Days of Remembrance

Days of Remembrance
Lawrence Binyon wrote the poem For the Fallen in 1914. The third and fourth verses speak to all who have been lost because of war:

They went with songs to the battle, they were young,
Straight of limb, true of eye, steady and aglow.
They were staunch to the end against odds uncounted,
They fell with their faces to the foe.

They shall grow not old, as we that are left grow old;
Age shall not weary them, nor the years condemn.
At the going down of the sun and in the morning
We will remember them.

Many nations have a day or at least a ceremony set aside to commemorate those who fought and died for their county. It seems strange that the months December through February seem devoid of such holidays.

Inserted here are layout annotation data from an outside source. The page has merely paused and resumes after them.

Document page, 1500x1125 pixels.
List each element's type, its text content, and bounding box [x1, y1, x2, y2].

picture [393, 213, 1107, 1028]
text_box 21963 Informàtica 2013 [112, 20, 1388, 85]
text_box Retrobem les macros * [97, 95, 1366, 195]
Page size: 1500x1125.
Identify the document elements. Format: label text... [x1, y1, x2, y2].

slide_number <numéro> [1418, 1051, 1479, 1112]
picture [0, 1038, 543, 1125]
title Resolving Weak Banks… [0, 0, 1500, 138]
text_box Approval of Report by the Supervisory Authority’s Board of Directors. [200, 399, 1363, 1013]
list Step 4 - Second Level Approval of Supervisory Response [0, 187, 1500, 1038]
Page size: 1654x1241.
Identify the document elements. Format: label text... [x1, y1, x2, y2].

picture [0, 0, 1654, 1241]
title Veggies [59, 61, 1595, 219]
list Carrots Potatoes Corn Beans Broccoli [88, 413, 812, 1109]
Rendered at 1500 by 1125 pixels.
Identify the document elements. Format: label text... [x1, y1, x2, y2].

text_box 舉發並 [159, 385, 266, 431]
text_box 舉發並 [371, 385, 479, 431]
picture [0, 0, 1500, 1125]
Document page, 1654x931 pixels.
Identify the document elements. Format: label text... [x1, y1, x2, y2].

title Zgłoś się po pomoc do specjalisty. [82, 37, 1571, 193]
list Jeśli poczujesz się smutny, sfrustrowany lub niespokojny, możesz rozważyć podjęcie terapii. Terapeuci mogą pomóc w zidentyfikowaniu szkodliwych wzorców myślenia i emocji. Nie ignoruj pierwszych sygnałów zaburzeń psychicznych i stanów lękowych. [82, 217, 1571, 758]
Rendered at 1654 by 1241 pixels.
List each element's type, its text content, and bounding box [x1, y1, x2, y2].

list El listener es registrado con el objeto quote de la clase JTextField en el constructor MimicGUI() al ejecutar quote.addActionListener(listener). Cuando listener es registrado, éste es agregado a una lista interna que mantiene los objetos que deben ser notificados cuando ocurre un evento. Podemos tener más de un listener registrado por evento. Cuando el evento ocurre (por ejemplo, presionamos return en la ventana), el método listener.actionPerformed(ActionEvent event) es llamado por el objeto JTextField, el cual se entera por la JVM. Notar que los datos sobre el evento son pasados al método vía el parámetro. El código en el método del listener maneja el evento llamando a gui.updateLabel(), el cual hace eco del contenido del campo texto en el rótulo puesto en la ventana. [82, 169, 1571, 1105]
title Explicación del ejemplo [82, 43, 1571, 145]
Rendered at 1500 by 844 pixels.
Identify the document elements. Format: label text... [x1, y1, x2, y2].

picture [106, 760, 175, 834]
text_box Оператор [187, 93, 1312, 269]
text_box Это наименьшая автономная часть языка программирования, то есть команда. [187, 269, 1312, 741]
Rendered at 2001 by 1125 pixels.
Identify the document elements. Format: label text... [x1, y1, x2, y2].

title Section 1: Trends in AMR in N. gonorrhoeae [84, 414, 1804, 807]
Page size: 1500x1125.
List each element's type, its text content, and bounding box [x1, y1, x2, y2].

The following is a list of days throughout the world which are days of remembrance, what that particular day is called, and which country/countries observe it. I have not intentionally left out any country, but if you know of any not listed below, please contact me and I will add it as soon as possible.

March 29 – Day of the Young Combatants – Chile

April 9 – Vimy Ridge Day – Canada

14th of Nisan (April 19) – Yom Hashoah – Israel

April 24 – Genocide Remembrance Day – Armenia, and US states of North Dakota and Hawaii

April 25 – ANZAC Day – Tonga, Samoa, Niue, Cook’s Island, Australia, New Zealand

4th of Iyar (between the last week of April and the first week of May) – Yom Hazikaron - Israel

May 4 – Remembrance of the Dead – Netherlands

May 6 – Martyrs Day – Lebanon, Syria

May 8 – Time of Remembrance and Reconciliation for Those who Lost Their Lives During the Second World War – United Nations General Assembly

May 8 – Victory in Europe Day – US, United Kingdom

May 8 – Day of Liberation – former East Germany, Czech Republic

May 8 – Victory over Fascism Day – Slovakia

May 9 – Soviet Victory Day – Russia and some former Soviet Republics

May 15 – Peace Officers Memorial Day – US

Third Sunday in May – Day of Remembrance of the Victims of Political Repressions – Ukraine

Last Monday in May – Memorial Day – US

June 27 – Armed Forces Day – United Kingdom

June 27 – International Holocaust Remembrance Day – United Nations General Assembly

Sunday preceding July 1 – Memorial Day – Newfoundland, Labrador

July 11 – National Day of Commemoration – Republic of Ireland

August 6 – Peace Declaration Day – (the world) observed by an annual speech made by the Mayor of Hiroshima

August 15 – Remembrance Day – Australia

Second Monday in August – Victory Day – US

September 3 – Victory over Japan Day – China

September 3 – Liberation Day - Korea

First Sunday in September – Airbourne March – Netherlands

September 12 – Regimental Battle Honors Day – Sikhs around the world

October 30 – Day of Remembrance of the Victims of Political Repressions – former Soviet Republics except Ukraine

November 11 – Armistice Day – former Allied countries of WWII

November 11 – Remembrance Day – Commonwealth Nations

November 11 – Veterans Day – US

Second Sunday in November – Remembrance Sunday – United Kingdom

November 27 – Maaveerar Day – Liberation Tigers of Tamil Eelam

Politics aside, the honor of dying in battle is not one we would choose for those we love. But war has always been a companion of our civilizations. Like a dark shadow on a bright day, we see what must be done to protect our homes, our families, and the way we live. We are where we are because of those who went to war and did not return home.

Lawrence Binyon promised it, and so do I, “We will remember them.”